### SUPPLIED RECORDS
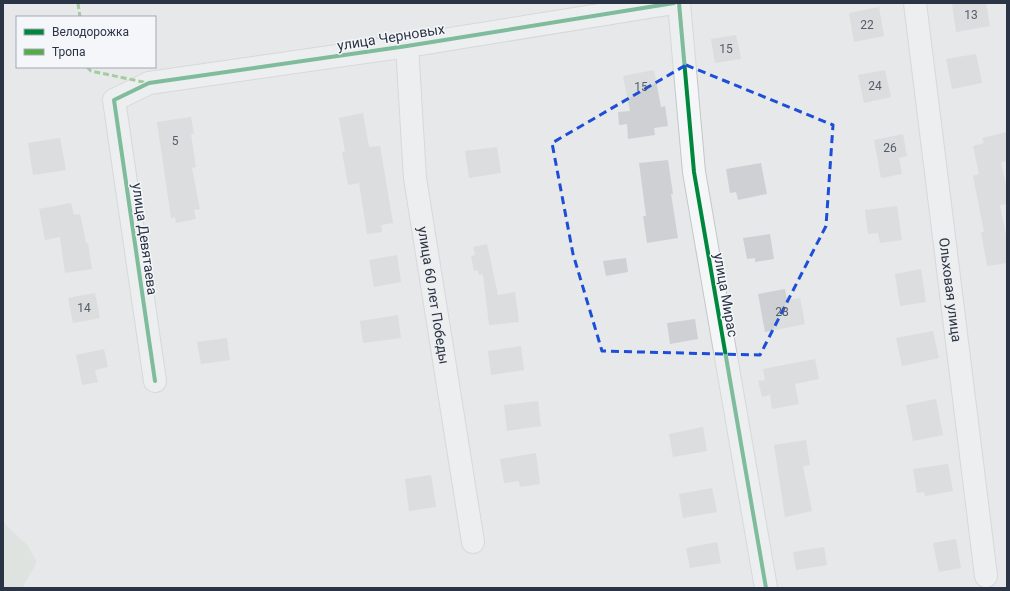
<svg xmlns="http://www.w3.org/2000/svg" width="1010" height="591" font-family="Roboto,sans-serif">
<rect width="100%" height="100%" fill="#e6e8ea"/>
<!-- green -->
<path fill="#d6ded6" d="M3 522 27 545 37 562 22 588H3Z"/>
<!-- building -->
<path fill="#ced0d3" d="M952 3H986L990 26 956 32Z
M879 7 884 36 854 42 849 13Z
M736 35 741 59 715 63 711 39Z
M976 54 982 83 952 89 946 59Z
M654 70 661 107 665 106 668 126 654 128 655 135 628 139 627 124 619 125 618 112 630 111 623 76Z
M885 70 891 97 864 103 858 75Z
M363 113 369 147 380 146 393 223 381 225 382 232 367 234 359 183 348 185 342 152 345 151 339 118Z
M191 117 194 134H191L196 167 192 168 200 209 194 210 196 219 176 223 175 217 171 218 157 122Z
M1007 132V161L1001 162 1007 190V204L1000 205 1007 241V263L987 266 981 232H984L973 176 979 174 973 146 984 143 982 138Z
M903 134 907 156 899 158 902 174 881 178 874 140Z
M60 138 66 170 33 175 28 143Z
M497 147 501 173 469 178 465 151Z
M668 160 673 194H671L678 238 647 243 643 216H646L639 163Z
M761 163 767 194 738 200 736 192 730 193 726 169Z
M71 203 74 215 80 214 86 243H88L92 269 65 273 60 237 45 240 39 209Z
M897 206 902 240 880 243 878 233 868 234 865 210Z
M770 234 774 259 755 262V258L747 259 743 238Z
M487 244 498 295 515 292 519 322 489 325 483 274 479 275 478 270 474 271 471 256 475 255 473 247Z
M397 255 401 282 374 287 369 260Z
M626 258 628 272 606 276 603 261Z
M921 269 926 302 900 306 895 274Z
M785 289 787 300 800 298 805 324 765 332 758 294Z
M95 293 100 318 73 323 68 298Z
M398 315 401 338 363 343 360 321Z
M695 319 698 339 670 344 667 323Z
M933 331 939 358 902 366 896 338Z
M227 338 230 360 201 364 197 342Z
M521 346 524 370 491 375 488 351Z
M104 349 108 367 95 370 98 382 82 385 76 355Z
M815 359 819 379 795 384 799 404 772 409 770 395 762 397 758 381 765 380 763 369Z
M936 399 943 435 913 441 906 405Z
M538 401 541 426 507 431 504 405Z
M703 427 707 451 673 457 669 434Z
M806 440 810 465 803 466 812 511 785 517 774 445Z
M536 453 540 484 520 487 519 481 504 483 500 459Z
M948 464 953 491 925 496 924 492 917 493 913 469Z
M431 475 436 507 409 511 405 479Z
M712 488 717 512 683 518 679 494Z
M956 539 961 568 939 572 933 543Z
M717 542 721 563 690 568 686 548Z
M824 547 827 565 796 570 793 552Z"/>
<g fill="none" stroke-linecap="round" stroke-linejoin="round">
<defs>
<g id="minor">
<path d="M679 3 694 172 766 588"/>
<path id="s1" d="M915 3 986 576"/>
<path id="s2" d="M407 46 415 178 473 542"/>
<path d="M155 381 114 100 149 83 407 46 674 3"/>
</g>
</defs>
<!-- minor casing -->
<use href="#minor" stroke="#c4c6c8" stroke-width="24"/>
<!-- minor -->
<use href="#minor" stroke="#f5f6f7" stroke-width="22"/>
<!-- quiet -->
<path stroke="#54ac47" stroke-width="3" stroke-dasharray="6 3" stroke-linecap="butt" d="M78 3 80 17
M87 67 91 71 148 83"/>
<defs>
<path id="cycleway" d="M679 3 694 172 766 588
M155 381 114 100 149 83 407 46 674 3"/>
</defs>
<!-- cycleway casing -->
<use href="#cycleway" stroke="#f4f6f9" stroke-width="6"/>
<!-- cycleway -->
<use href="#cycleway" stroke="#00873e" stroke-width="4"/>
</g>
<!-- marked area -->
<path d="M0 0H1010V591H0ZM686 65 833 125 826 226 760 355 602 351 573 254 552 143Z" fill="#e6e8ea" fill-opacity=".55" fill-rule="evenodd"/>
<path fill="none" stroke="#1d4ed8" stroke-width="3" stroke-dasharray="8 5" stroke-linejoin="round" d="M686 65 833 125 826 226 760 355 602 351 573 254 552 143Z"/>
<g text-anchor="middle" dominant-baseline="central" stroke-width="3" stroke-linejoin="round" paint-order="stroke">
<!-- number labels -->
<g font-size="12" fill="#545c69">
<text x="971" y="15">13</text>
<text x="867" y="25">22</text>
<text x="726" y="49">15</text>
<text x="875" y="86">24</text>
<text x="641" y="87">15</text>
<text x="175" y="141">5</text>
<text x="890" y="148">26</text>
<text x="84" y="308">14</text>
<text x="782" y="312">28</text>
</g>
<!-- street labels -->
<g font-size="14" fill="#2b3445" stroke="#f4f6f9">
<text transform="translate(391 37) rotate(-9)">улица Черновых</text>
<text transform="translate(145 239) rotate(82)">улица Девятаева</text>
<text stroke="none"><textPath href="#s1" startOffset="289">Ольховая улица</textPath></text>
<text stroke="none"><textPath href="#s2" startOffset="251">улица 60 лет Победы</textPath></text>
<text transform="translate(726 295) rotate(80)">улица Мирас</text>
</g>
</g>
<!-- border -->
<rect width="1010" height="591" fill="none" stroke="#2b3445" stroke-width="8"/>
<!-- legend -->
<rect x="16" y="16" width="140" height="52" fill="#f4f6f9" stroke="#a4a8b1"/>
<rect x="24" y="29" width="20" height="6" fill="#00873e" stroke="#a4a8b1"/>
<text x="52" y="36" font-size="12" fill="#2b3445">Велодорожка</text>
<rect x="24" y="49" width="20" height="6" fill="#54ac47" stroke="#a4a8b1"/>
<text x="52" y="56" font-size="12" fill="#2b3445">Тропа</text>
</svg>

### EXERCISE
Give the data again exactly, without pictures.

### EXERCISE RESULT
<svg xmlns="http://www.w3.org/2000/svg" width="1010" height="591" font-family="Roboto,sans-serif">
<rect width="100%" height="100%" fill="#e6e8ea"/>
<!-- green -->
<path fill="#d6ded6" d="M3 522 27 545 37 562 22 588H3Z"/>
<!-- building -->
<path fill="#ced0d3" d="M952 3H986L990 26 956 32Z
M879 7 884 36 854 42 849 13Z
M736 35 741 59 715 63 711 39Z
M976 54 982 83 952 89 946 59Z
M654 70 661 107 665 106 668 126 654 128 655 135 628 139 627 124 619 125 618 112 630 111 623 76Z
M885 70 891 97 864 103 858 75Z
M363 113 369 147 380 146 393 223 381 225 382 232 367 234 359 183 348 185 342 152 345 151 339 118Z
M191 117 194 134H191L196 167 192 168 200 209 194 210 196 219 176 223 175 217 171 218 157 122Z
M1007 132V161L1001 162 1007 190V204L1000 205 1007 241V263L987 266 981 232H984L973 176 979 174 973 146 984 143 982 138Z
M903 134 907 156 899 158 902 174 881 178 874 140Z
M60 138 66 170 33 175 28 143Z
M497 147 501 173 469 178 465 151Z
M668 160 673 194H671L678 238 647 243 643 216H646L639 163Z
M761 163 767 194 738 200 736 192 730 193 726 169Z
M71 203 74 215 80 214 86 243H88L92 269 65 273 60 237 45 240 39 209Z
M897 206 902 240 880 243 878 233 868 234 865 210Z
M770 234 774 259 755 262V258L747 259 743 238Z
M487 244 498 295 515 292 519 322 489 325 483 274 479 275 478 270 474 271 471 256 475 255 473 247Z
M397 255 401 282 374 287 369 260Z
M626 258 628 272 606 276 603 261Z
M921 269 926 302 900 306 895 274Z
M785 289 787 300 800 298 805 324 765 332 758 294Z
M95 293 100 318 73 323 68 298Z
M398 315 401 338 363 343 360 321Z
M695 319 698 339 670 344 667 323Z
M933 331 939 358 902 366 896 338Z
M227 338 230 360 201 364 197 342Z
M521 346 524 370 491 375 488 351Z
M104 349 108 367 95 370 98 382 82 385 76 355Z
M815 359 819 379 795 384 799 404 772 409 770 395 762 397 758 381 765 380 763 369Z
M936 399 943 435 913 441 906 405Z
M538 401 541 426 507 431 504 405Z
M703 427 707 451 673 457 669 434Z
M806 440 810 465 803 466 812 511 785 517 774 445Z
M536 453 540 484 520 487 519 481 504 483 500 459Z
M948 464 953 491 925 496 924 492 917 493 913 469Z
M431 475 436 507 409 511 405 479Z
M712 488 717 512 683 518 679 494Z
M956 539 961 568 939 572 933 543Z
M717 542 721 563 690 568 686 548Z
M824 547 827 565 796 570 793 552Z"/>
<g fill="none" stroke-linecap="round" stroke-linejoin="round">
<defs>
<g id="minor">
<path d="M679 3 694 172 766 588"/>
<path id="s1" d="M915 3 986 576"/>
<path id="s2" d="M407 46 415 178 473 542"/>
<path d="M155 381 114 100 149 83 407 46 674 3"/>
</g>
</defs>
<!-- minor casing -->
<use href="#minor" stroke="#c4c6c8" stroke-width="24"/>
<!-- minor -->
<use href="#minor" stroke="#f5f6f7" stroke-width="22"/>
<!-- quiet -->
<path stroke="#54ac47" stroke-width="3" stroke-dasharray="6 3" stroke-linecap="butt" d="M78 3 80 17
M87 67 91 71 148 83"/>
<defs>
<path id="cycleway" d="M679 3 694 172 766 588
M155 381 114 100 149 83 407 46 674 3"/>
</defs>
<!-- cycleway casing -->
<use href="#cycleway" stroke="#f4f6f9" stroke-width="6"/>
<!-- cycleway -->
<use href="#cycleway" stroke="#00873e" stroke-width="4"/>
</g>
<!-- marked area -->
<path d="M0 0H1010V591H0ZM686 65 833 125 826 226 760 355 602 351 573 254 552 143Z" fill="#e6e8ea" fill-opacity=".55" fill-rule="evenodd"/>
<path fill="none" stroke="#1d4ed8" stroke-width="3" stroke-dasharray="8 5" stroke-linejoin="round" d="M686 65 833 125 826 226 760 355 602 351 573 254 552 143Z"/>
<g text-anchor="middle" dominant-baseline="central" stroke-width="3" stroke-linejoin="round" paint-order="stroke">
<!-- number labels -->
<g font-size="12" fill="#545c69">
<text x="971" y="15">13</text>
<text x="867" y="25">22</text>
<text x="726" y="49">15</text>
<text x="875" y="86">24</text>
<text x="641" y="87">15</text>
<text x="175" y="141">5</text>
<text x="890" y="148">26</text>
<text x="84" y="308">14</text>
<text x="782" y="312">28</text>
</g>
<!-- street labels -->
<g font-size="14" fill="#2b3445" stroke="#f4f6f9">
<text transform="translate(391 37) rotate(-9)">улица Черновых</text>
<text transform="translate(145 239) rotate(82)">улица Девятаева</text>
<text stroke="none"><textPath href="#s1" startOffset="289">Ольховая улица</textPath></text>
<text stroke="none"><textPath href="#s2" startOffset="251">улица 60 лет Победы</textPath></text>
<text transform="translate(726 295) rotate(80)">улица Мирас</text>
</g>
</g>
<!-- border -->
<rect width="1010" height="591" fill="none" stroke="#2b3445" stroke-width="8"/>
<!-- legend -->
<rect x="16" y="16" width="140" height="52" fill="#f4f6f9" stroke="#a4a8b1"/>
<rect x="24" y="29" width="20" height="6" fill="#00873e" stroke="#a4a8b1"/>
<text x="52" y="36" font-size="12" fill="#2b3445">Велодорожка</text>
<rect x="24" y="49" width="20" height="6" fill="#54ac47" stroke="#a4a8b1"/>
<text x="52" y="56" font-size="12" fill="#2b3445">Тропа</text>
</svg>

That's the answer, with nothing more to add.